Back home in South Carolina, his friends and family organized a fundraiser at a restaurant that Macchio-Young helped open five years earlier. They auctioned off various donations, including restaurant meals and hotel stays. It netted them $15,000, which the family spent flying him to Atlanta with a nurse.

There, on April 21, 11 weeks after his injury, he checked into Shepherd Center, which specializes in rehabilitation of spinal cord and brain injuries. He was still an inpatient, but he was much closer to his parents in South Carolina and other family members and friends.

At the hospital, Macchio-Young steadily racked up a number of milestones since his accident. His said his first word, "hi," soon after arriving and having his tracheostomy removed. He stood on his own. He walked with a walker. He gradually gained use of his left hand.

His mother stayed nearby, as she had since she flew out to San Francisco, and his father was able to visit frequently, once bringing their German short-haired pointer, Madison.

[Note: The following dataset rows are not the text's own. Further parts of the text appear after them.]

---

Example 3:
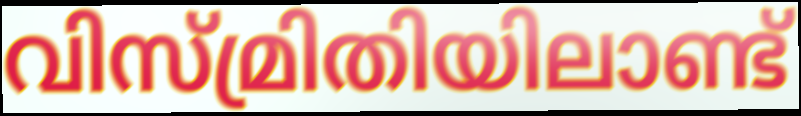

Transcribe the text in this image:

വിസ്മ്രിതിയിലാണ്ട്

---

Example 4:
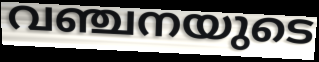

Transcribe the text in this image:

വഞ്ചനയുടെ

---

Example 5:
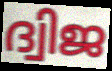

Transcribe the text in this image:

ദ്വിജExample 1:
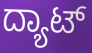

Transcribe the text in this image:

ದ್ಯಾಟ್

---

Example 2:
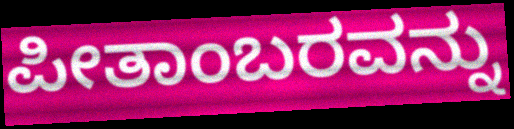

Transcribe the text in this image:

ಪೀತಾಂಬರವನ್ನು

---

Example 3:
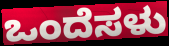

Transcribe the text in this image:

ಒಂದೆಸಳು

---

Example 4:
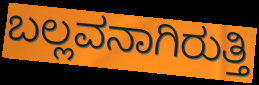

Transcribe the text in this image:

ಬಲ್ಲವನಾಗಿರುತ್ತಿ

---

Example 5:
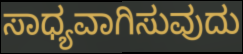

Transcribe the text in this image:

ಸಾಧ್ಯವಾಗಿಸುವುದುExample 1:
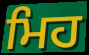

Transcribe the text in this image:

ਮਿਹ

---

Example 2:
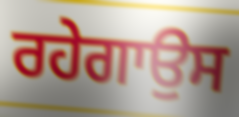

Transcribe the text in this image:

ਰਹੇਗਾਉਸ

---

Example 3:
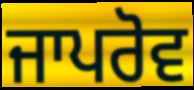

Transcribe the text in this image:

ਜਾਪਰੋਵ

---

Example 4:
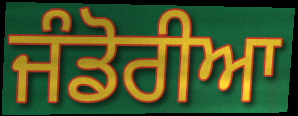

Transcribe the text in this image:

ਜੰਡੋਰੀਆ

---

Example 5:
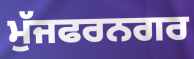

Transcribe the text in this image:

ਮੁੱਜਫਰਨਗਰ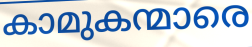
കാമുകന്മാരെ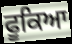
ਫੂਕਿਆ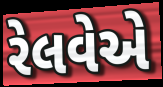
રેલવેએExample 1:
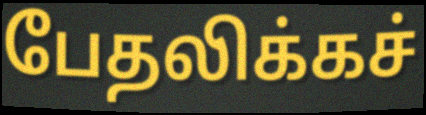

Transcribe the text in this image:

பேதலிக்கச்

Macchio-Young told his dad, "I just want to be able to talk well enough so Madison can understand me." He succeeded: Now, Madison obeys when he tells her "sit," "no beg," and "bed."

Anthony Macchio-Young with Madison and his dad, Bill Macchio, at Shepherd Center in Atlanta.

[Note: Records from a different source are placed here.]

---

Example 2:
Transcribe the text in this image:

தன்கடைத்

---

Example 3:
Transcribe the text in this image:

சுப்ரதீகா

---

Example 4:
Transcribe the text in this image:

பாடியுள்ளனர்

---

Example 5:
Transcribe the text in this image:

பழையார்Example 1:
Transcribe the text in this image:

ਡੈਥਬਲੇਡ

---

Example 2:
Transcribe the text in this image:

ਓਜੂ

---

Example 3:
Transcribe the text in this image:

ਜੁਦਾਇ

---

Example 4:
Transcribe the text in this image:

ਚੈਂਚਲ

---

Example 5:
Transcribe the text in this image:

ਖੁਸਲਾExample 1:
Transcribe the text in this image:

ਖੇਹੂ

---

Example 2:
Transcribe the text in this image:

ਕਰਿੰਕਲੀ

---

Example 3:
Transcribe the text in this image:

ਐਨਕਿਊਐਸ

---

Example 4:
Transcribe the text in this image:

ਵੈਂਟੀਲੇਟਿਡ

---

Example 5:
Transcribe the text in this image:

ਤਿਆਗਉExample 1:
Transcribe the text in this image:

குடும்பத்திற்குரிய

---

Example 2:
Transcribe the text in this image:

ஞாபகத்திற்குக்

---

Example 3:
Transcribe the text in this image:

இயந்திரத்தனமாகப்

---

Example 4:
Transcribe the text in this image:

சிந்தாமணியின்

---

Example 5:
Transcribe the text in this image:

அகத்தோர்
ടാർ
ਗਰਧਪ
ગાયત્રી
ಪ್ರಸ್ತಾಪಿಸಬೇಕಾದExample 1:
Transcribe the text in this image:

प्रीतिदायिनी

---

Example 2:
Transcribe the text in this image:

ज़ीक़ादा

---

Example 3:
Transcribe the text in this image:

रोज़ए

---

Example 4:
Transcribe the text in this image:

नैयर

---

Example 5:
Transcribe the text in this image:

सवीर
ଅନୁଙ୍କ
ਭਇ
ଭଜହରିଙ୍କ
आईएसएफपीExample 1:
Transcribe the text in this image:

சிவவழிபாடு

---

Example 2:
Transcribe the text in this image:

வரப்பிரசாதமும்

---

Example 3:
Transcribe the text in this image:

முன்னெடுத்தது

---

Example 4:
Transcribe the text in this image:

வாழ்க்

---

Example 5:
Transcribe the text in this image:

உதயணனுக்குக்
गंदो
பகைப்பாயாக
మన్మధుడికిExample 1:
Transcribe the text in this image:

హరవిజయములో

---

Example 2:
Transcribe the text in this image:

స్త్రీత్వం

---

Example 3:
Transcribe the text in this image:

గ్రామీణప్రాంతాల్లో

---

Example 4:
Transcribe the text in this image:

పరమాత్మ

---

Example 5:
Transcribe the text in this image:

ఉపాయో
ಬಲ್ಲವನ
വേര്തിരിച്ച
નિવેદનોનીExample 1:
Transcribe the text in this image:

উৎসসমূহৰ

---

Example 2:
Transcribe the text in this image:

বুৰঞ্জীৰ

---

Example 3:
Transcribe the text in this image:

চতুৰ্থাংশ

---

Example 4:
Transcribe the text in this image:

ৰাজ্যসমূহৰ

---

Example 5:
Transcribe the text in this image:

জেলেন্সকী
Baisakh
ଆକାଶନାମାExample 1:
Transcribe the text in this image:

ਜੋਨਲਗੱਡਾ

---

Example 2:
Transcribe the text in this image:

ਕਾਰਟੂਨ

He also underwent more surgeries, on his hand and foot, to release tendons that had tightened after months of lying in bed. In the meantime, a family friend remodeled his parents' house to accommodate a wheelchair for only the cost of materials.

On Sept. 7, 2013, seven months after his injury, he left Shepherd Center for his parents' house, continued physical therapy as an outpatient and took over writing a blog his father started two days after his accident. In 2016, he began working occasionally as a freelance graphic designer.

Today, Macchio-Young lives in the home where he grew up with Madison; Trinity, another dog he adopted; and a friend of his since the fourth grade. His parents moved into a house in the same neighborhood. He continues his design work and receives occupational therapy twice a month. He has a learner's permit so he can relearn how to drive after his injury, and hopes to drive on his own soon.

One step in Anthony Macchio-Young's recovery is re-learning how to drive.

The lingering effect of his injury is mostly muscle weakness, including speech dysarthria, which can make him difficult to understand, especially for someone not used to speaking with him. He walks with a cane, using his wheelchair only first thing in the morning, not his best time. He suffered no cognitive damage or problems with sensation.

Odette Harris, MD, the professor of neurosurgery at Stanford Hospital who stopped the bleeding in his brain, said that Macchio-Young's recovery from a severe traumatic brain injury is not typical: Most people who suffer such an injury, if they survive, end up in a vegetative state or severely disabled, she said. "What he had going for him was his age and a lot of family support," Harris said.

Macchio-Young is an upbeat and outgoing guy; he's held onto childhood friends who have helped him through recovery, and he's made friends during rehabilitation and at support groups. These friendships have been critical to his accomplishments, he said. Having an accident like his "shows you who your friends are," he added, noting that some people disappeared from his life afterward. "It also shows you the world is full of kind people."

He's thankful, now, for a number of seemingly random events: that the neighbor who found him had experience recognizing seizures; that he lost his keys so he didn't go inside his apartment; that the ambulance took him to Stanford; and that he chose a career he could pursue after his accident.

He has spoken to middle school kids about the importance of wearing a helmet and to physical therapy students about his recovery. He's also taken part in research about brain injury and hopes to do more.

A few years ago, he had to ask his dad, Bill Macchio, to tie his necktie before he attended a family member's wedding. "Not to get too emo on you all," he wrote in his recovery blog, "but I can only hope to tie myself my own tie on my own wedding day one day."